**Work instructions:**
1. Answer these questions from the Invent Penn State article:
(a) How many hubs have been established across the state over the last 18 months?
(b) Which kinds of temporary, highly-skilled talent do the early-stage startups often need?
(c) Who received the seed grants from Invent Penn State?
2. Can you copy the Invent Penn State article from "Invent Penn State provided" up to and including "support minority-owned businesses."?
3. How would you translate this sentence from the Invent Penn State article into Spanish: "This demand is being met by highly motivated Penn State student interns."

**Page excerpt:**
UNIVERSITY PARK, Pa. — At the two-year mark of the launch of the Invent Penn State initiative, the University’s investment in the seeding of unique “innovation hubs” in Penn State campus communities is beginning to pay big dividends for Penn State students and startups.
Invent Penn State provided seed grants to campus-community partnerships that committed to creating physical spaces that accelerate startup companies, provide entrepreneurial resources, host events, and generally serve as central “hubs” for innovation in their communities. Over the last 18 months, 13 hubs have been established across the state. Their offerings range from startup training, to maker-spaces, to business resources that support minority-owned businesses.
In total, the startups already provided more than 100 internship positions for Penn State graduate and undergraduate students.
As the hubs have opened, they have experienced an important, unanticipated positive outcome. The early-stage startups served by the hubs are often in great need of temporary, highly-skilled talent — including programmers, designers and engineers — to help advance them to their next stage of product development. This demand is being met by highly motivated Penn State student interns. In total, the startups already provided more than 100 internship positions for Penn State graduate and undergraduate students.

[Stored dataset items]
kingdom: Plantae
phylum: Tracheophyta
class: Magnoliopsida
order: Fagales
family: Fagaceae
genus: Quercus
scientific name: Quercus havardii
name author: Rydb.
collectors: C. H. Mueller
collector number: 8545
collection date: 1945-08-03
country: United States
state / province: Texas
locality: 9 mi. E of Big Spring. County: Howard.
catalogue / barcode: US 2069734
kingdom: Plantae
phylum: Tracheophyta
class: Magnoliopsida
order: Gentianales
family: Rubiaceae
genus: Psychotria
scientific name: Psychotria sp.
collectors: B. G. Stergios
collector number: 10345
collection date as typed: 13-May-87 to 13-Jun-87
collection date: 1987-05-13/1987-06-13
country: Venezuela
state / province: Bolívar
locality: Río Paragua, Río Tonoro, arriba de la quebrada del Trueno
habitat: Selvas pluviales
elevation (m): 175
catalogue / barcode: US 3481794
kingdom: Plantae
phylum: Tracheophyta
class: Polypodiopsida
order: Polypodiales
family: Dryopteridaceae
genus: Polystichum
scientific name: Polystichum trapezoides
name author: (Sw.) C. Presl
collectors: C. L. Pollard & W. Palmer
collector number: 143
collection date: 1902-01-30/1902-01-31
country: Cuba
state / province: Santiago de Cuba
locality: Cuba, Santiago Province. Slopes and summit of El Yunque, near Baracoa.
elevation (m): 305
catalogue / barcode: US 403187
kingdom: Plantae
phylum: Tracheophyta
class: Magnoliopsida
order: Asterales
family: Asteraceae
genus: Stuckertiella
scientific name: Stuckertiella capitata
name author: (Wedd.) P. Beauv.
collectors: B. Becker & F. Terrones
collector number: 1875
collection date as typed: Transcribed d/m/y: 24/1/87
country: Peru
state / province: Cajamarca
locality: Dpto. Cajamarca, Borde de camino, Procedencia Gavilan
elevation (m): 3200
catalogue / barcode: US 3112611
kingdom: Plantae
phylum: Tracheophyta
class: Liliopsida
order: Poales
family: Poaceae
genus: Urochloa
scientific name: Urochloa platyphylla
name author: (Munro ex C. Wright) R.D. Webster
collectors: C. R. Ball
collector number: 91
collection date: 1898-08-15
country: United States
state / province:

**Expected outputs:**
1.
(a) 13 hubs.
(b) Programmers, designers and engineers.
(c) Campus-community partnerships that committed to creating physical spaces that accelerate startup companies, provide entrepreneurial resources, host events, and generally serve as central "hubs" for innovation in their communities.

2.
Invent Penn State provided seed grants to campus-community partnerships that committed to creating physical spaces that accelerate startup companies, provide entrepreneurial resources, host events, and generally serve as central “hubs” for innovation in their communities. Over the last 18 months, 13 hubs have been established across the state. Their offerings range from startup training, to maker-spaces, to business resources that support minority-owned businesses.

3. Esta demanda está siendo cubierta por pasantes estudiantiles de Penn State altamente motivados.